Thompson: Millions of people who didn’t see themselves as cooks have been forced to do a lot more cooking because of the pandemic. I wonder how you see this cooking-from-home trend intersecting with the future of restaurants. Will this make us better chefs, so that our reliance on restaurants is meaningfully reduced?

Colicchio: In the longer run, I actually think it could be the opposite of what you said: The more people cook, the better appreciation they have for what a chef does at a restaurant. What I cook at home is very different than what I cook at a restaurant.
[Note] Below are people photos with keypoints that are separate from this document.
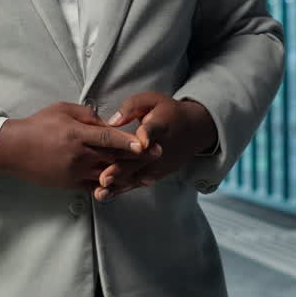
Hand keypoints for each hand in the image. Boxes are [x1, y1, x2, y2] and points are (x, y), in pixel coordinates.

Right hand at [0, 102, 145, 190]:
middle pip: (114, 158)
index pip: (108, 138)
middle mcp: (78, 156)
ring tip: (148, 175)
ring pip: (108, 176)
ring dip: (129, 175)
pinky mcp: (71, 185)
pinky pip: (95, 188)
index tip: (146, 143)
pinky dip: (111, 187)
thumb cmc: (38, 125)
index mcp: (77, 134)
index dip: (128, 141)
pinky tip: (125, 186)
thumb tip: (108, 122)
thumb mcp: (62, 109)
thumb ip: (88, 115)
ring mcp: (74, 173)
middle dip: (137, 157)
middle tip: (158, 154)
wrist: (13, 149)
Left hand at [93, 92, 216, 201]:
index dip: (147, 135)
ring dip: (119, 185)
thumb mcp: (152, 100)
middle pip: (141, 159)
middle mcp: (161, 148)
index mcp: (160, 125)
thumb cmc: (167, 112)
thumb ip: (131, 107)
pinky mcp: (157, 174)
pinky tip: (106, 195)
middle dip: (122, 169)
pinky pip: (138, 182)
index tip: (141, 141)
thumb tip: (112, 121)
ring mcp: (160, 164)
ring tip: (101, 193)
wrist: (194, 130)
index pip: (154, 130)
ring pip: (138, 176)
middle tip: (104, 178)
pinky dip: (122, 189)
People who are home cooks are going to get tired of their own food. If you go to a restaurant, it’s about service and hospitality and the physical environment that’s created in a restaurant.

Restaurants have become a part of culture. I think when they feel safe, people will go out just as frequently, and restaurants won’t be in danger of losing that customer base.

Thompson: In the past decade, it seems to me that you’ve seen several key restaurant trends—the rise of high-end fine dining and the boom of fast-casual places like Chipotle and Sweetgreen. Both of those trends benefited from strong labor markets in cities, leaving people with disposable income and stoking demand for fast food that wasn’t “fast food.” What’s next?

Colicchio: I think we’re going to see a dumbing down of restaurants. We saw this in the 1980s, when everything turned into a bistro. We’re going to have to rely on other sources to find income. You’ll have places try to remake themselves as a casual restaurant, as a supermarket, as a fast-casual restaurant. That’s a lot of things that have to happen at the same time. I have a sense that restaurants are going to try to do a little of everything. But that means they won’t do everything well.